**TASK ITEM**
Could you filter the records below down to the lines that include the word "colored"?

**THE DATA**
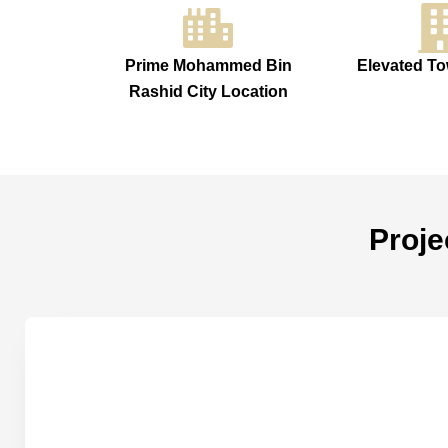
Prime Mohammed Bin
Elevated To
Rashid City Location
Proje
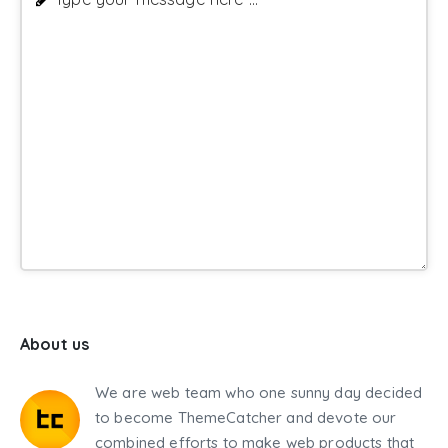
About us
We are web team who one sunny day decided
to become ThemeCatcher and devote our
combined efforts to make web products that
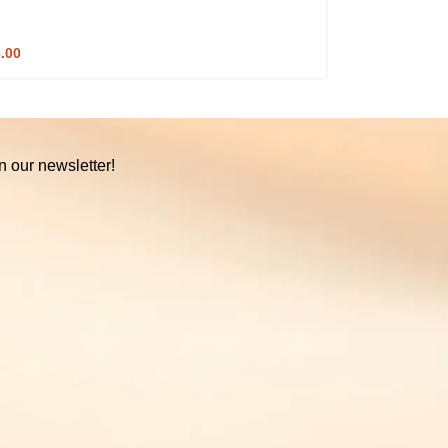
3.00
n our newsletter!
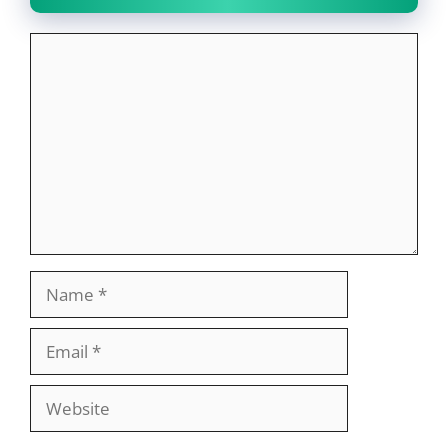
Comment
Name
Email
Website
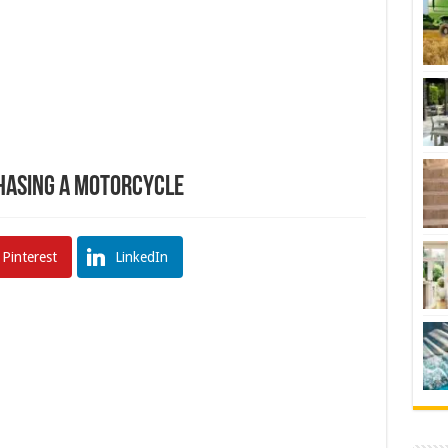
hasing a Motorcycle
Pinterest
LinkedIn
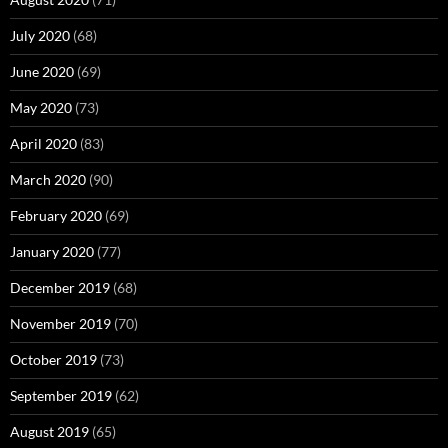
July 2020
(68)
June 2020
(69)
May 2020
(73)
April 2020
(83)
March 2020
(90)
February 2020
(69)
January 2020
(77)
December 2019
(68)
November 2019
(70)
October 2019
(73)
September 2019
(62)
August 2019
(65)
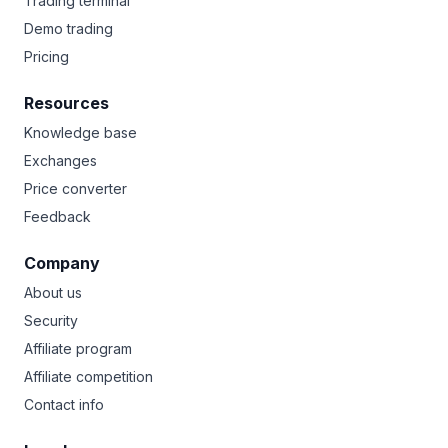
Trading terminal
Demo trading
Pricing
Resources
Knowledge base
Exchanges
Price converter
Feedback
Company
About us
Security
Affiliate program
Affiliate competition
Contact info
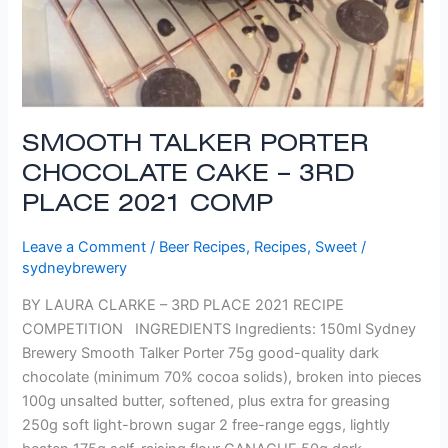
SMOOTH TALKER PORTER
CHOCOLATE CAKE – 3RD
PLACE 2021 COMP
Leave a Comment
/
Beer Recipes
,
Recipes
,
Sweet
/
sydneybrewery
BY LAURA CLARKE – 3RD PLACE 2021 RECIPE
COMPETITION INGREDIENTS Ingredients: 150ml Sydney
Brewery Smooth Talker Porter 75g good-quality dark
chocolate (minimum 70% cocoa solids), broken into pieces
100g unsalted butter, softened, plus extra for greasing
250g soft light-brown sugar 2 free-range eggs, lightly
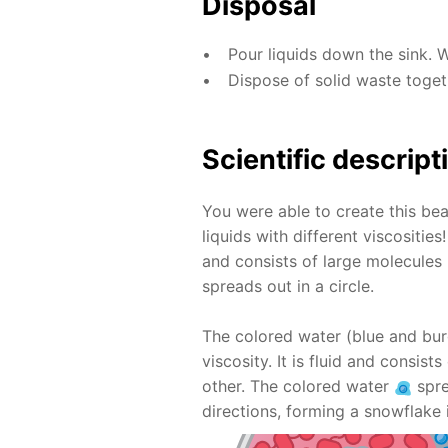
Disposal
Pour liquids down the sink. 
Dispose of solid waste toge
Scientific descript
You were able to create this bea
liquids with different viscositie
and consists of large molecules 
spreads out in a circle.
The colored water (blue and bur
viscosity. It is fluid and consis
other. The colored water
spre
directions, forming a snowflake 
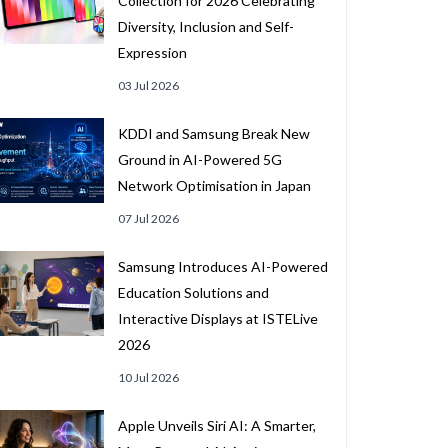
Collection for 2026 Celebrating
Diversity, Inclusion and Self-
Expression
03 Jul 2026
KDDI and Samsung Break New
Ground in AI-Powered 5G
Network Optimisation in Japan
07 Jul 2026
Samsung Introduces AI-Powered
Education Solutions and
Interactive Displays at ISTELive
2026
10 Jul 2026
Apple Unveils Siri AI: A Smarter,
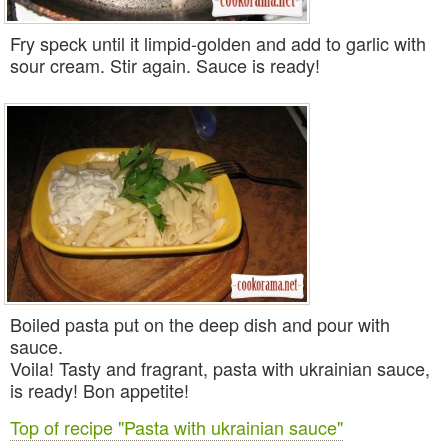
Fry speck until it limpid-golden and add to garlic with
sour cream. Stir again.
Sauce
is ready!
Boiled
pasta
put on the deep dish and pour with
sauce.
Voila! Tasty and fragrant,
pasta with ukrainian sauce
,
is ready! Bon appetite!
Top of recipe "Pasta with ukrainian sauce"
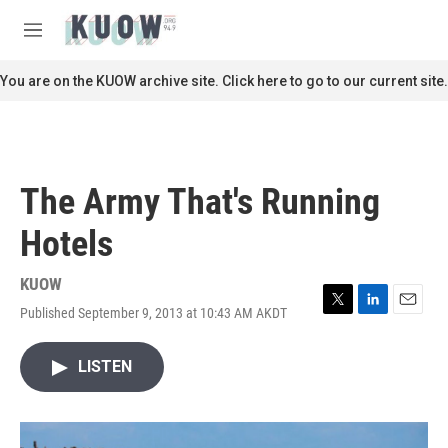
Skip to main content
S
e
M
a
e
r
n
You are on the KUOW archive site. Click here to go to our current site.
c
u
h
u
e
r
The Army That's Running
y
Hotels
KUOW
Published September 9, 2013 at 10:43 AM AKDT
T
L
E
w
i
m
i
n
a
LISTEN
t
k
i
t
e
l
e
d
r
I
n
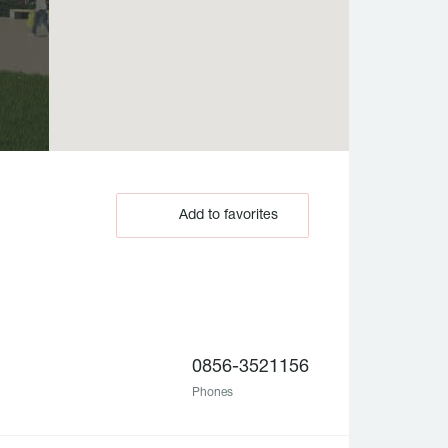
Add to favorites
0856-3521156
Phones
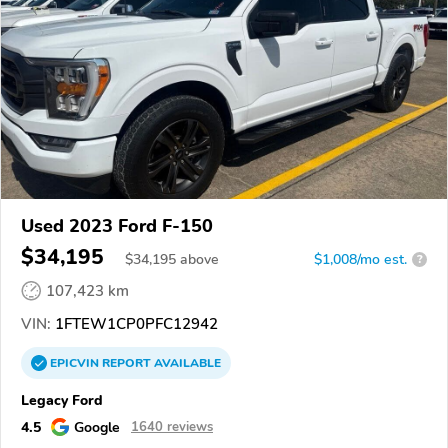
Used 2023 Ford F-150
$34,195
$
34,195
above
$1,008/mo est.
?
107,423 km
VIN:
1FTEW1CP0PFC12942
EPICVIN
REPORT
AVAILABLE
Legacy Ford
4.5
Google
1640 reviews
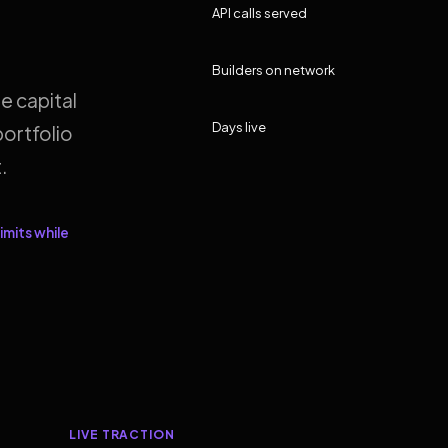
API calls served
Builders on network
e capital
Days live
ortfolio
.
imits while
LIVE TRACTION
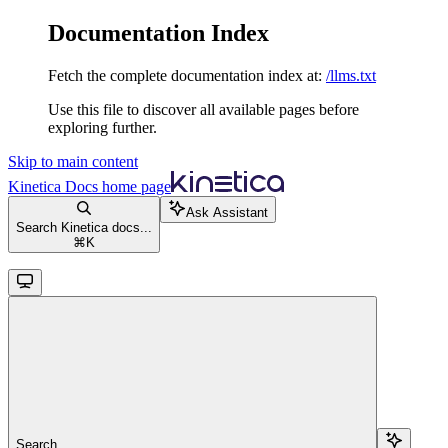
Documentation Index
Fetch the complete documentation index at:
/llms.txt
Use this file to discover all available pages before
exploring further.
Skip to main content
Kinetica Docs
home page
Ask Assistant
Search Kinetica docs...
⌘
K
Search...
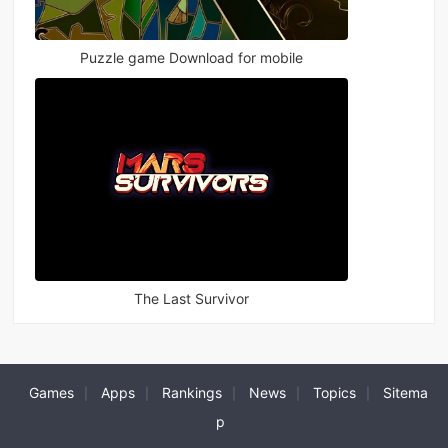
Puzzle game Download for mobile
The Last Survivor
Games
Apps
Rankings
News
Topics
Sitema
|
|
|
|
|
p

**EXERCISE OUTPUT**
The colored water (blue and bur
other. The colored water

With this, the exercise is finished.